Выдержка из документа -
= = = = =

Людоговский происходил из старинного дворянского рода, записанного в 6-ю часть генеалогической книги Смоленской губернии[1]. Предок Льва Фёдоровича, Мартин Людоговский (1590—1661)[2], будучи подданным польской короны, получил в 1648 году[1][3][K 1] от короля Владислава IV небольшое имение Бабичи в Смоленском воеводстве[1]. Через несколько лет эти земли отошли к Русскому царству, и Людоговские стали подданными России.

Детство и юность

Лев Фёдорович Людоговский родился в 1761 году (18 февраля[4], в день памяти святителя Льва Великого) в Рославле, в последний год царствования императрицы Елизаветы Петровны. Отец — священник (впоследствии — протоиерей) Фёдор Петрович Людоговский[5][6] (1730—1798)[2][3], один из строителей (1779—1783)[7][8] и первый настоятель соборной Благовещенской церкви в Рославле, смотритель Рославльской духовной школы[9]. О матери сведений не имеется[10].

= = = = =

Исходные данные -
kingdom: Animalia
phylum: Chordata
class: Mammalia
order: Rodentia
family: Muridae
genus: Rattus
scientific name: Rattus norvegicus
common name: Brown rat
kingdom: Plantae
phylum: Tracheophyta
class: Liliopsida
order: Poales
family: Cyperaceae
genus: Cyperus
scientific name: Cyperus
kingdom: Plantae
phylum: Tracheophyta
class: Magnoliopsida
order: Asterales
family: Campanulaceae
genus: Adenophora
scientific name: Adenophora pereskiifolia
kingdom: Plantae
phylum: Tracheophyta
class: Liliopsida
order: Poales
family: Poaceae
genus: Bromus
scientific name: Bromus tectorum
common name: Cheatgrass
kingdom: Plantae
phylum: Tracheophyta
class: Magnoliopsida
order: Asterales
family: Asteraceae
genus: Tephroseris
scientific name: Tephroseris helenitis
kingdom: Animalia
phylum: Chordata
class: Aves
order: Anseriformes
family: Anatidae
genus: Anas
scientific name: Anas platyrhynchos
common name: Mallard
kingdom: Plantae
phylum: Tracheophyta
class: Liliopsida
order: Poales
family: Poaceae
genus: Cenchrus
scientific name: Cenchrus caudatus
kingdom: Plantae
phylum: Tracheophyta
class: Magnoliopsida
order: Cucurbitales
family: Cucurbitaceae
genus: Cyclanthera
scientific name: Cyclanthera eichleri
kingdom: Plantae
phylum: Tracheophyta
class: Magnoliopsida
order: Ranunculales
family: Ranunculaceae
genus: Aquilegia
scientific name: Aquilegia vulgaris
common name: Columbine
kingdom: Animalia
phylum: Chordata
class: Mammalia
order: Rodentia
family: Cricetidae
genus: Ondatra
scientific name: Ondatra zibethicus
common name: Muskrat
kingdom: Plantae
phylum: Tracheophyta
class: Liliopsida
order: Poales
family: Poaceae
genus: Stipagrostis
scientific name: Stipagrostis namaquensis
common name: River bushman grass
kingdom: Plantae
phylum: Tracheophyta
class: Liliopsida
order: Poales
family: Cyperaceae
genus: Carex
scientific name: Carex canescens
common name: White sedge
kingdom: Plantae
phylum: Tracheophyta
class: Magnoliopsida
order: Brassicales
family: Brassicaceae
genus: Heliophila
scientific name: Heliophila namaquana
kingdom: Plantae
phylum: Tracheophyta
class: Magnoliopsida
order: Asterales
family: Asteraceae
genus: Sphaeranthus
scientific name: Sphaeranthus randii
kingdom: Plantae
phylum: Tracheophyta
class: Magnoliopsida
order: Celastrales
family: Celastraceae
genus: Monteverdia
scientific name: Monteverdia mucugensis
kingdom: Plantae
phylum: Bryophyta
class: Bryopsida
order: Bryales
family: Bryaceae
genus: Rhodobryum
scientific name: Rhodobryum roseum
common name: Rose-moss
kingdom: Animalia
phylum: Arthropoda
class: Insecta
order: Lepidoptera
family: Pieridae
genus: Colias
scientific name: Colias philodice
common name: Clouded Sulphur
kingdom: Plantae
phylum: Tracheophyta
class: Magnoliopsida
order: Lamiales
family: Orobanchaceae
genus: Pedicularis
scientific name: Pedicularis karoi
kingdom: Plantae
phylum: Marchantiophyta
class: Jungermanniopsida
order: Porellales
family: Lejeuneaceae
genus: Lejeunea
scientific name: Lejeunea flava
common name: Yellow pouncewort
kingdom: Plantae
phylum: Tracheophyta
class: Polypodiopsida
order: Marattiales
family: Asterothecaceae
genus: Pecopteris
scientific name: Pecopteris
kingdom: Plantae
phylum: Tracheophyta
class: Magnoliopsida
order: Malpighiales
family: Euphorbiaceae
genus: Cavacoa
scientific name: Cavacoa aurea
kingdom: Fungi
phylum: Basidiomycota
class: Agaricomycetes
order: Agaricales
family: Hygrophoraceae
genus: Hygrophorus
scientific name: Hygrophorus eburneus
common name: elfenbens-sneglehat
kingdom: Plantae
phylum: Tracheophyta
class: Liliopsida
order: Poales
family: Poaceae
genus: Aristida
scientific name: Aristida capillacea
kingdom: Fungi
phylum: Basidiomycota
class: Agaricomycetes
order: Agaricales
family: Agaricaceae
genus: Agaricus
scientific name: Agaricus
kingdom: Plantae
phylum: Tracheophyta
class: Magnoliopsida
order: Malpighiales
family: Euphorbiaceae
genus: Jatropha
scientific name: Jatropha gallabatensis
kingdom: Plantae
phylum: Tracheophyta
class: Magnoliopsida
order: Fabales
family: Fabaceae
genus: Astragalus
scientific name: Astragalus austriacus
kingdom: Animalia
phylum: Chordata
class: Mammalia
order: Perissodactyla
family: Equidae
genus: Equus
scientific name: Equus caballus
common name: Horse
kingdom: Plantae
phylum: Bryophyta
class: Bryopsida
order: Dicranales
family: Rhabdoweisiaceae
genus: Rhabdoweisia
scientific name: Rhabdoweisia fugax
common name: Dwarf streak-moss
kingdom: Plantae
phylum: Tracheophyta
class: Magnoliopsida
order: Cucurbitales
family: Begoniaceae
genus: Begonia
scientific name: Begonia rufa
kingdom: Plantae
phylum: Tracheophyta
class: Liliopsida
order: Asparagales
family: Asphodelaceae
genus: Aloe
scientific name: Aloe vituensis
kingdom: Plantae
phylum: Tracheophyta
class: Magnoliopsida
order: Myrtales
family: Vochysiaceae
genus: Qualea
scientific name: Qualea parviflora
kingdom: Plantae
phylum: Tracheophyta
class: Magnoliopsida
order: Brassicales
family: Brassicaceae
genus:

= = = = =

Краткое задание 1 -
Ответьте по отрывку о происхождении и рождении Л. Ф. Людоговского:
(a) В какую часть генеалогической книги Смоленской губернии был записан род Людоговских?
(b) Какое имение получил Мартин Людоговский от короля Владислава IV?
(c) В каком городе родился Лев Фёдорович Людоговский?
Краткое задание 2 - Перепишите дословно фрагмент отрывка о происхождении и рождении Л. Ф. Людоговского, начиная со слов «Лев Фёдорович Людоговский» и продолжая до слов «сведений не имеется[10].» включительно.

Ответ на задание 1 -
(a) В 6-ю часть.
(b) Имение Бабичи в Смоленском воеводстве.
(c) В Рославле.

Ответ на задание 2 -
Лев Фёдорович Людоговский родился в 1761 году (18 февраля[4], в день памяти святителя Льва Великого) в Рославле, в последний год царствования императрицы Елизаветы Петровны. Отец — священник (впоследствии — протоиерей) Фёдор Петрович Людоговский[5][6] (1730—1798)[2][3], один из строителей (1779—1783)[7][8] и первый настоятель соборной Благовещенской церкви в Рославле, смотритель Рославльской духовной школы[9]. О матери сведений не имеется[10].